Parameter inference is performed via an Expectation–Maximization (EM) algorithm. Latent indicator variables Z_i denote which preceding event triggered each observed case, allowing the E‑step to compute posterior triggering probabilities and the M‑step to update ηᵣ, ξᵣ, and ϕᵣ by maximizing the expected complete‑data log‑likelihood. Synthetic experiments demonstrate accurate recovery of these parameters across a range of settings, with low mean absolute percentage error, confirming the model’s identifiability.

The authors apply LIPP to 15 years (2002‑2016) of dengue fever case data from Queensland, Australia. Cases are geocoded to 15 Statistical Area Level 4 (SA4) regions; human‑mobility information is assembled from international visitor surveys, national visitor surveys, and geotagged Twitter data, producing a normalized mobility matrix ρₖᵣ.

Causal inference results reveal a dense network of inferred transmission links, especially in the three years with the largest outbreaks (2003, 2009, 2013). Visualizations show that metropolitan hubs (e.g., Brisbane) and tourist destinations (Cairns, Gold Coast) act as major sources, with strong outgoing edges to many other regions, confirming that mobility drives inter‑regional diffusion.

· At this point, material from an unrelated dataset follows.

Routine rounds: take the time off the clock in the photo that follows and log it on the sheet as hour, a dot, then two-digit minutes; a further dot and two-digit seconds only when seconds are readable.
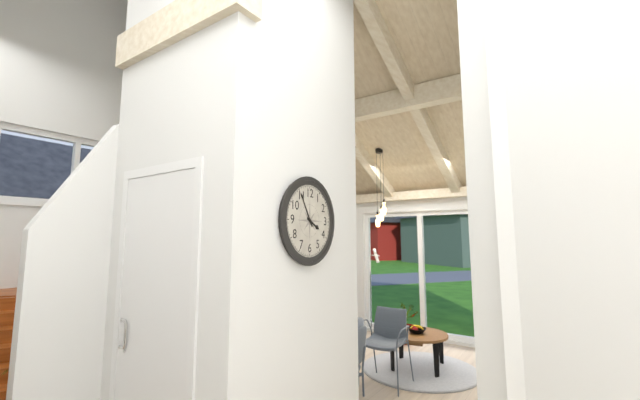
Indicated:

Parameter analysis yields several substantive insights:

• Reflexivity (internal feedback) varies systematically across regions. High‑population areas exhibit larger ξᵣ and smaller ϕᵣ, indicating a slow but persistent feedback loop—cases trigger further cases over an extended period, producing a symmetric rise and gradual decline of outbreaks. In contrast, peripheral, low‑population regions have smaller ξᵣ but larger ϕᵣ, leading to rapid, bursty growth followed by sharp declines, reflecting an intermittent feedback pattern.

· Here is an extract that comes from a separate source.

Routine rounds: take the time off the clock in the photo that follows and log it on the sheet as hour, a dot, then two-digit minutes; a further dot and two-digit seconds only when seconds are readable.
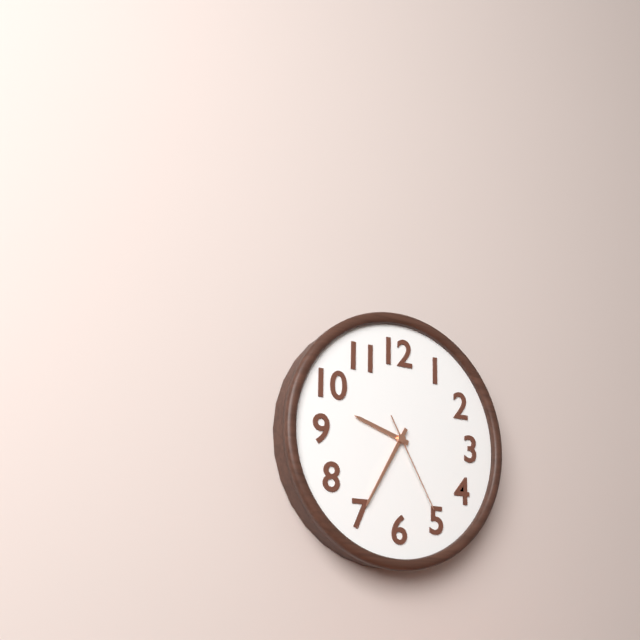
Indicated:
9.35.25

• Temporal shift in diffusion drivers: Early in the study period, the exogenous component (ρ₀ᵣ) dominates, suggesting that imported infections from outside Queensland were the primary seed. Over time, the endogenous mobility‑driven component (ρₖᵣ) grows in relative importance, indicating that the disease becomes increasingly sustained by internal human movement, resulting in a more globally interconnected outbreak landscape.

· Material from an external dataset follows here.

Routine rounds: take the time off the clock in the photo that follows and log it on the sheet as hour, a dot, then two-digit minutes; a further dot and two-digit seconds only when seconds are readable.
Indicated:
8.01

• Policy implications: High‑reflexivity regions may benefit from sustained vector‑control and community‑engagement programs, whereas low‑reflexivity, peripheral regions may require rapid, targeted interventions during outbreak spikes (e.g., temporary travel restrictions, emergency vector control). Moreover, real‑time updating of mobility matrices could enable dynamic forecasting and resource allocation.

Overall, LIPP advances epidemiological modeling by explicitly quantifying both the strength and the temporal decay of inter‑regional transmission pathways, offering a richer description of disease dynamics than classic compartmental models. The framework is generalizable to other contagion processes—social, informational, or ecological—where external triggers and internal network‑mediated feedback coexist.